La rafle des années soixante, qui a enlevé à grande échelle des enfants autochtones de leur famille d’origine pour les placer en adoption dans des familles non-autochtones, sans le consentement de leurs parents, a fait des milliers de victimes au Canada, principalement dans les provinces de l’Ontario, de l’Alberta, de la Saskatchewan et du Manitoba. L’une de ces familles, dont la mère était d’origine Anishnabe de l’île Manitouin et le père d’origine québécoise, se trouvait à Sudbury.
Randy Pagé, l’un des huits enfants raflés à cette famille, n’avait que quatre ans. «On est venu tous nous ramasser»,se souvient-il.
«Je n’avais aucune idée de ce qui se passait. La maison était remplie d’agents et entourée d’un nombre d’autos qui nous ont emportés je ne sais où.»
Ce n’est qu’à l’âge de douze ans, lors d’une réunion de famille, qu’il en a appris la raison : il était autochtone. Cette rafle, permise par la modification de la Loi sur les «indiens» en 1951, permettait aux provinces de se soustraire de procurer des services aux familles autochtones, en imposant cette tâche aux familles adoptives.

Randy Pagé enfant.
«Je n’ai jamais revu mon père»
Suite à cet enlèvement, M. Pagé a d’abord été placé chez une famille de Minnow Lake à Sudbury. Il est demeuré là jusqu’à ce que le père de la famille décède. Ensuite, il a été placé dans une famille fermière à St-Charles où il a passé une partie de son enfance et une partie de mon adolescence.

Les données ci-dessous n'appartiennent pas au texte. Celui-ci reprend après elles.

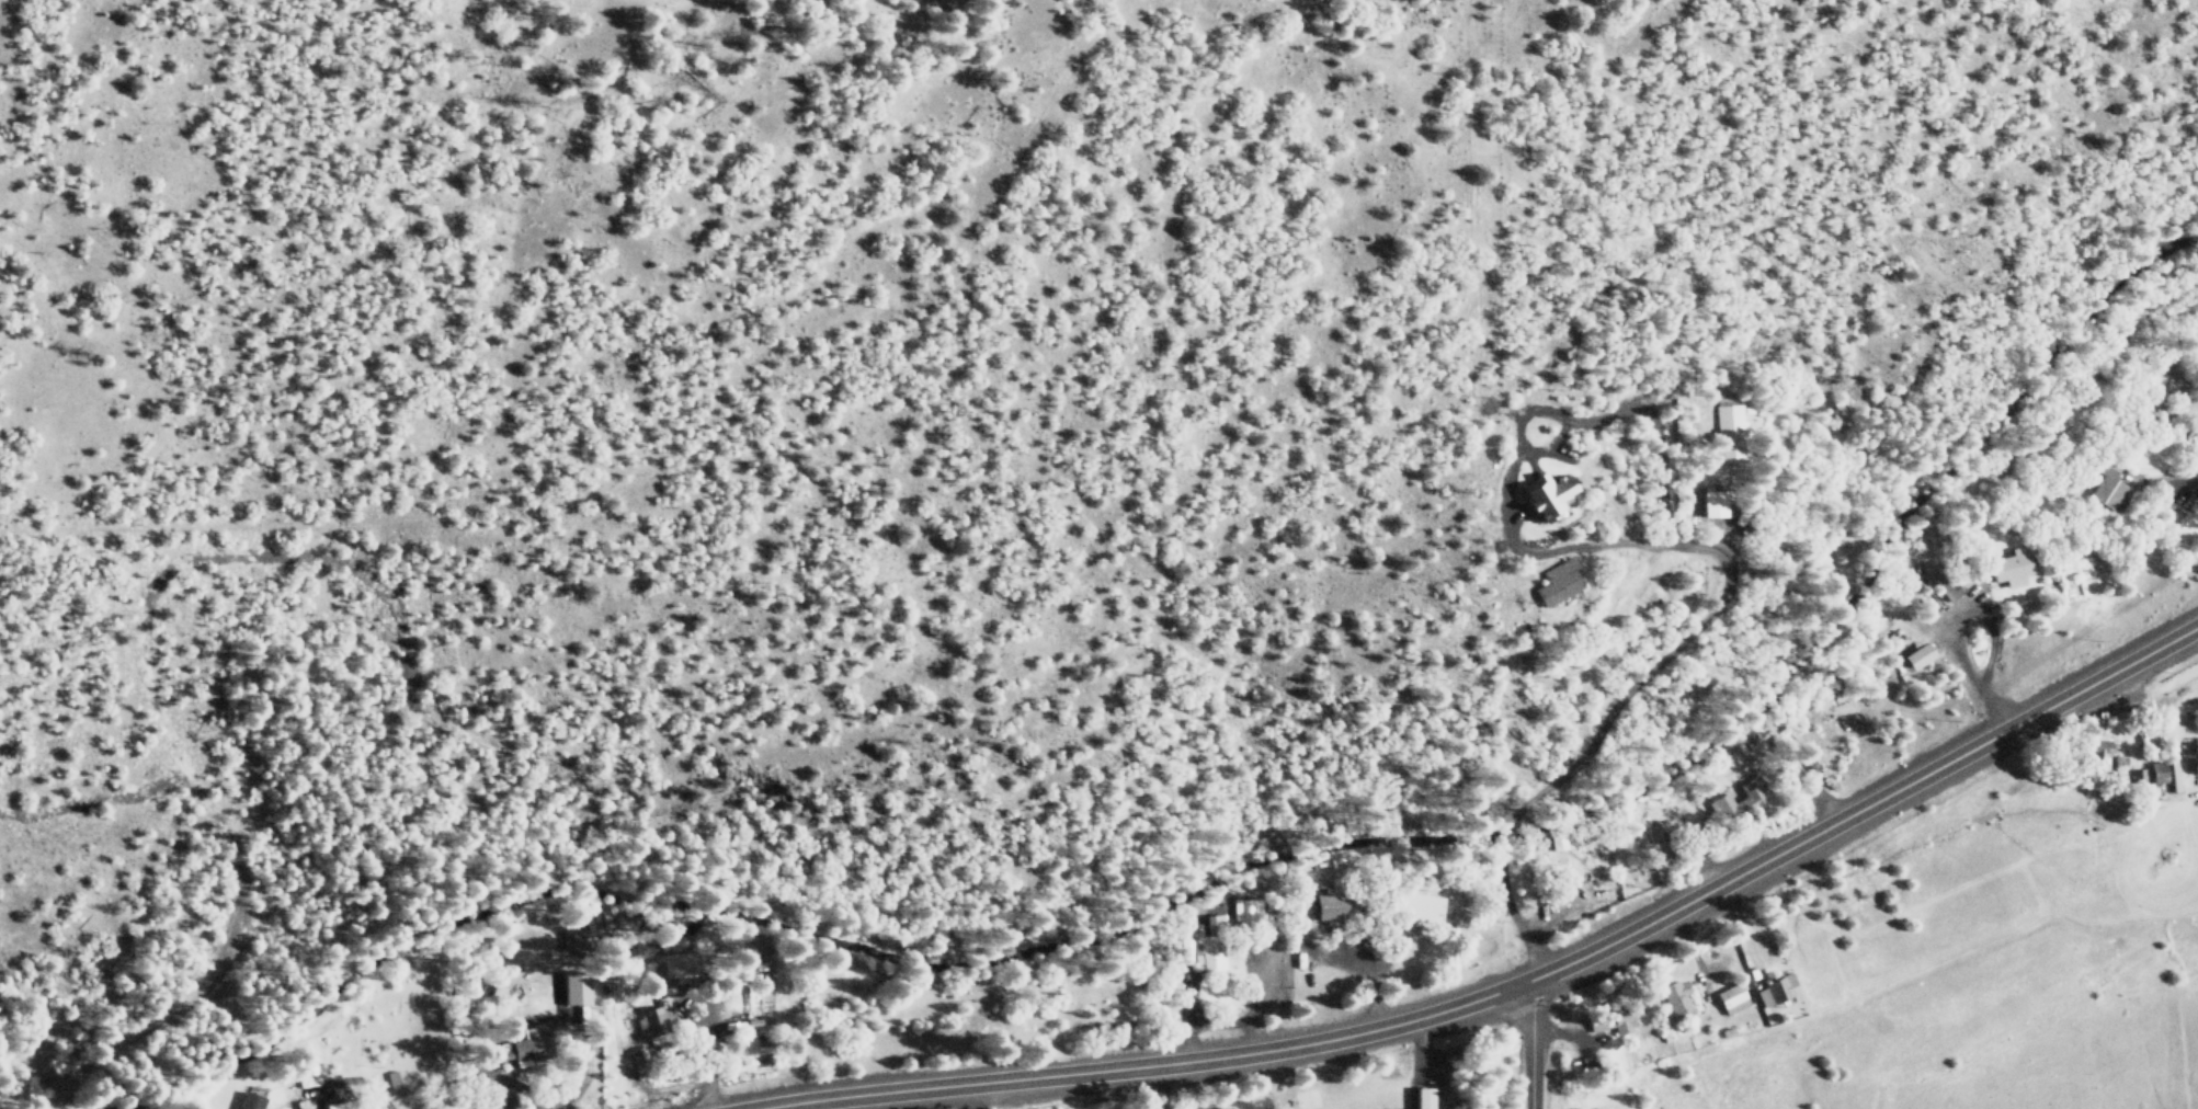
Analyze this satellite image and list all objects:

En tant qu’enfant autochtone adopté, il n’était pas traité comme les enfants naturels de la famille. «J’étais très différent des autres à cause de la couleur de ma peau. Dans la famille et dans le village, on m’appelait le petit sauvage ou encore l’Indien», se rappelle-t-il.
M.Pagé avait parfois des rencontres de famille avec ses frères et sœurs. «On ne se voyait pas très souvent. J’ai été plus près de l’un de mes frères et d’une coupe de mes sœurs», affirme-t-il.
Suite à l’enlèvement, il n’a jamais revu son père qui serait déménagé dans le Sud de l’Ontario, croit-il. «J’ai toutefois eu l’occasion de revoir ma mère qui était retournée à M’Chigeeng sur l’-ile Manitoulin. Mais nous étions gênés tous les deux et on se percevait quasiment comme des étrangers».
C’est à St-Charles que Randy Pagé a eu l’occasion de rencontrer son épouse avec qui il a eu deux filles, Christine et Mélanie. Elles sont enseignantes et ont chacune deux enfants.
Christine savait que la famille de son père était autochtone depuis un assez jeune âge, soit 7 ou 8 ans. «Nous voyageons souvent à l’île Manitoulin pendant l’été. Je savais que j’avais de la parenté à M’Chigeeng. Toutefois, on ne la connaissait pas en raison de l’enlèvement de mon père et de ses frères et sœurs de ma grand-mère», témoigne-t-elle.
Elle poursuit : «Ce n’est qu’en 2015 que nous avons compris c’était quoi la Rafle des années 60 et que la famille de mon père en était victime».
C’est lors des funérailles de sa grand-mère qu’un membre de la famille a révélé comment cette rafle avait blessé sa grand-mère.
«La même année du décès de ma grand-mère, les rapports de la Commission de la vérité et de la réconciliation (CVR) ont été publiés. J’ai enfin compris comment et pourquoi notre identité autochtone fut cachée dans les ombres pendant si longtemps. Nous apprenons de la communauté en faisant de la lecture. Nous assistons au pow wow annuel. Nous faisons de notre mieux pour reprendre le temps perdu et pour pouvoir vivre cet aspect de notre identité», souligne-elle

Quant à M. Pagé, il a réussi à se placer sur le marché du travail en tant que machiniste. «J’ai travaillé quatre ans à l’INCO et ensuite 32 ans pour une entreprise minière toujours comme machiniste. J’ai pris ma retraite en 2012 lorsque le marché du nickel a connu une baisse importante».
Il s’implique dans la communauté franco-ontarienne en tant que vice-président du Club Amical du Nouveau Sudbury. S’agissant de son identité, il en est fier. «Je n’ai aucune honte de mes racines autochtones, mais j’ai aussi une identité franco-ontarienne dont je suis fier».
Au bout du compte, affirme-t-il, «ça a bien tourné pour moi».